• **To do**
Copy the listing below from its first line through the line containing "order: Polyporales", including that line, and reproduce each line unchanged.

• **Supplied information**

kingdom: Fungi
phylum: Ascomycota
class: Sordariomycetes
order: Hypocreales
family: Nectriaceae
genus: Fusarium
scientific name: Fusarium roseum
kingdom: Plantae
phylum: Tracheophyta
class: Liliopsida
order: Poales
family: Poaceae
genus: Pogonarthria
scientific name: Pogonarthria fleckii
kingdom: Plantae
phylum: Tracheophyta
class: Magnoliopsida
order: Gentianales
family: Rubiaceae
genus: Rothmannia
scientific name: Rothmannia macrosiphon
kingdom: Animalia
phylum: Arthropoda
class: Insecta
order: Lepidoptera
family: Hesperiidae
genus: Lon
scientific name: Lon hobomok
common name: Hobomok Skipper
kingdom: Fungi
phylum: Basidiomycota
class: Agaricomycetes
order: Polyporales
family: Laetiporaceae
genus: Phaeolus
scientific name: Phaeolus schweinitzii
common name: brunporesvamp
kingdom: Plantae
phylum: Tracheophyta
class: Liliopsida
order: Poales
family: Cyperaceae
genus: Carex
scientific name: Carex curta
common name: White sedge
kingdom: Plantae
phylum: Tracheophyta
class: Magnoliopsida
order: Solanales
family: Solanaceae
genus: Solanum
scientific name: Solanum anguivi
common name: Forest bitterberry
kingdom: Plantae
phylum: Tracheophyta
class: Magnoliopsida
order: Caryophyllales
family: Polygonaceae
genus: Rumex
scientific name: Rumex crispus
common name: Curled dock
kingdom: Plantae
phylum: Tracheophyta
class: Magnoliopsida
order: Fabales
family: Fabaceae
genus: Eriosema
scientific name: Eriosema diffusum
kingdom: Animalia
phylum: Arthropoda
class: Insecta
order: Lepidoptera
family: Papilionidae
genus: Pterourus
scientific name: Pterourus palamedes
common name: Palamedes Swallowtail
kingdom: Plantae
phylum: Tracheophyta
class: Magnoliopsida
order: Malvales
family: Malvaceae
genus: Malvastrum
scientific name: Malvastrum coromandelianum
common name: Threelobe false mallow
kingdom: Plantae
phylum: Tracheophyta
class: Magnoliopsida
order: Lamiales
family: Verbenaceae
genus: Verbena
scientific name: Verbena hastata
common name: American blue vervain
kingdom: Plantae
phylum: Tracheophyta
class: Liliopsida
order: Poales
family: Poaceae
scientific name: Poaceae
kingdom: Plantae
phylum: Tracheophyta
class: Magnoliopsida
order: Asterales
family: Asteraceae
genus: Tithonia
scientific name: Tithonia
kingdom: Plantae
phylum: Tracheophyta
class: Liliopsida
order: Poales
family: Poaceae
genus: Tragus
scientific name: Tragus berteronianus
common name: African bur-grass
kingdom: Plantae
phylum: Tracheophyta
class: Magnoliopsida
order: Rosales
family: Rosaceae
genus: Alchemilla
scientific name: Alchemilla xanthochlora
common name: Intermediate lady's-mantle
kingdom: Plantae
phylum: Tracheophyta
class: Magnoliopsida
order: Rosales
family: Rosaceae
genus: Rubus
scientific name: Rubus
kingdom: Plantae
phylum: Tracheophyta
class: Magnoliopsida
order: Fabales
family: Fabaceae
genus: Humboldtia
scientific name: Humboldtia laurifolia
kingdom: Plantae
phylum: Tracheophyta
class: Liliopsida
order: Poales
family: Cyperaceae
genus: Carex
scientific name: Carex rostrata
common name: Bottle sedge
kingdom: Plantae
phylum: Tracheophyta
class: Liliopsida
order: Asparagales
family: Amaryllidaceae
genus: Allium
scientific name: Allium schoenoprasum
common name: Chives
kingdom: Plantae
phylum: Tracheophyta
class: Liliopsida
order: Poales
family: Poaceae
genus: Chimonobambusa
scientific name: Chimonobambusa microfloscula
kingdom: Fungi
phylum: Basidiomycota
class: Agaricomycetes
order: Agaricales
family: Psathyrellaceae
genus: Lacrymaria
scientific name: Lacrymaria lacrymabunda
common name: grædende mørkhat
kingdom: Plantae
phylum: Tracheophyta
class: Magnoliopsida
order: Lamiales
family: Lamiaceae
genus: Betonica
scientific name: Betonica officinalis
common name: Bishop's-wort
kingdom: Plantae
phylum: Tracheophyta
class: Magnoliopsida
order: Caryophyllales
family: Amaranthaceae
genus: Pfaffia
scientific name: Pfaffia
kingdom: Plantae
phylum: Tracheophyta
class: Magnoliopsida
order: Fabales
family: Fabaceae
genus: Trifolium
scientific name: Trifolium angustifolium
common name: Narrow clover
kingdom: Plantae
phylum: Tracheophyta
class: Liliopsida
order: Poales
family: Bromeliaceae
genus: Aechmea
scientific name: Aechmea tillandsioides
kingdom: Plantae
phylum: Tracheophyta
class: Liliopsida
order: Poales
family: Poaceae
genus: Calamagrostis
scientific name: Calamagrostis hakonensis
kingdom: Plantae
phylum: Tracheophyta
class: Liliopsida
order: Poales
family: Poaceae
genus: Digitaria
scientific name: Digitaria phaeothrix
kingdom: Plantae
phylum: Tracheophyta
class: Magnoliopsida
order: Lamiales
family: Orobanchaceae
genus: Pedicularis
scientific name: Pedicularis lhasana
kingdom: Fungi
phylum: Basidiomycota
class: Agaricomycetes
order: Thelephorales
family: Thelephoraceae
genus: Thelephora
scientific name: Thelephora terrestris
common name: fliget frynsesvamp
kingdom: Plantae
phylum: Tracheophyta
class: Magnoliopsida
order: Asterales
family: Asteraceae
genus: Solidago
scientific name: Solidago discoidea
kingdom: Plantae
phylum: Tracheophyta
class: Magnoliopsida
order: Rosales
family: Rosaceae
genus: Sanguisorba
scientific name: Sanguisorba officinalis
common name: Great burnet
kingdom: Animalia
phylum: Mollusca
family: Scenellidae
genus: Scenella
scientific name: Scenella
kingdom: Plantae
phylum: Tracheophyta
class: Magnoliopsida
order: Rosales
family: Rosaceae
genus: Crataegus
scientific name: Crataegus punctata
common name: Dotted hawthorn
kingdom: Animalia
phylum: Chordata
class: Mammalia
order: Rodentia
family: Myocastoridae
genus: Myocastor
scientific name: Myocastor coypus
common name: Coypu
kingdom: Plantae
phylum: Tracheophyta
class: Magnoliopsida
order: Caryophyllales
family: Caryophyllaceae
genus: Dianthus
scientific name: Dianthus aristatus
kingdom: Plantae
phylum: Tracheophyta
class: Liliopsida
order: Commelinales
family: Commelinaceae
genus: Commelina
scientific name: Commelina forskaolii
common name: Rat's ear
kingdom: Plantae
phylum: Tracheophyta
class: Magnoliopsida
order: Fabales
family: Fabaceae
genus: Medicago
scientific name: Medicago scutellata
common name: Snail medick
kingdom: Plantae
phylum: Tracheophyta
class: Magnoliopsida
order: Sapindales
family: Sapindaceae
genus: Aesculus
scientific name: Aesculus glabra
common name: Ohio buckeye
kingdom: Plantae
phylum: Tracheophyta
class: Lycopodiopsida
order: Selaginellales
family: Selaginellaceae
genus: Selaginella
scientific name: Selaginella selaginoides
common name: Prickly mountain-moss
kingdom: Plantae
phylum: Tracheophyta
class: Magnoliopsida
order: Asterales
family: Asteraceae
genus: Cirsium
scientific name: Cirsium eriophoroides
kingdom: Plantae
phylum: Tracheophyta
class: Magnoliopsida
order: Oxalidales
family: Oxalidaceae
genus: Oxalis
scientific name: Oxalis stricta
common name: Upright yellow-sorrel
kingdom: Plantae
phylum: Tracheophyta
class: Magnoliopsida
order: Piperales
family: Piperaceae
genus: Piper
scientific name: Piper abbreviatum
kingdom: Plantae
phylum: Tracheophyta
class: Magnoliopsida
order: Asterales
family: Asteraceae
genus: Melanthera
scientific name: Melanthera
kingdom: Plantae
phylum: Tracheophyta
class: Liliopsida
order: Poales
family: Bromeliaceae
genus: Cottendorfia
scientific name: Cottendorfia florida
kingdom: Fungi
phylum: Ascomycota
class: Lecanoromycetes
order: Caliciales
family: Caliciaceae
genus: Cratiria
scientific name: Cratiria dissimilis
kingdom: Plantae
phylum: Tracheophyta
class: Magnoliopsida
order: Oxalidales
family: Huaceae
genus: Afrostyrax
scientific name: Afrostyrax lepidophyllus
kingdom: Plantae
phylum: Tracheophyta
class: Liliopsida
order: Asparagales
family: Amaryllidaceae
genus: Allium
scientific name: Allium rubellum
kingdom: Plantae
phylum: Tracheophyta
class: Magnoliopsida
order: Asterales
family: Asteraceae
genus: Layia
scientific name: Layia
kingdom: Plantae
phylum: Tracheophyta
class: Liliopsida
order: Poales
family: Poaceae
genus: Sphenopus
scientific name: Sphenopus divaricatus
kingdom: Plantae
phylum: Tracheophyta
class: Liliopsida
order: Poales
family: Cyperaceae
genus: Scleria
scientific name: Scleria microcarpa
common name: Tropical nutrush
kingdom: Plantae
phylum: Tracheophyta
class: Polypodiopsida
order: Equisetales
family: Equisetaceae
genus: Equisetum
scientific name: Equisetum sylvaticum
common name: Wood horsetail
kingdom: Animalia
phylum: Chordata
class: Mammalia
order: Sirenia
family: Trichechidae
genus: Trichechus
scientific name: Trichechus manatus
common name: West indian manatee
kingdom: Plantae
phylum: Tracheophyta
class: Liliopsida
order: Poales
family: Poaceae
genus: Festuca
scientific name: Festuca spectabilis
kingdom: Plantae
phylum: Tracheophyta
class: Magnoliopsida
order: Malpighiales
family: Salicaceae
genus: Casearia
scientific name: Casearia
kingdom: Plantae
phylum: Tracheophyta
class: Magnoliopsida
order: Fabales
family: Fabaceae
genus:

• **Answer in full**
kingdom: Fungi
phylum: Ascomycota
class: Sordariomycetes
order: Hypocreales
family: Nectriaceae
genus: Fusarium
scientific name: Fusarium roseum
kingdom: Plantae
phylum: Tracheophyta
class: Liliopsida
order: Poales
family: Poaceae
genus: Pogonarthria
scientific name: Pogonarthria fleckii
kingdom: Plantae
phylum: Tracheophyta
class: Magnoliopsida
order: Gentianales
family: Rubiaceae
genus: Rothmannia
scientific name: Rothmannia macrosiphon
kingdom: Animalia
phylum: Arthropoda
class: Insecta
order: Lepidoptera
family: Hesperiidae
genus: Lon
scientific name: Lon hobomok
common name: Hobomok Skipper
kingdom: Fungi
phylum: Basidiomycota
class: Agaricomycetes
order: Polyporales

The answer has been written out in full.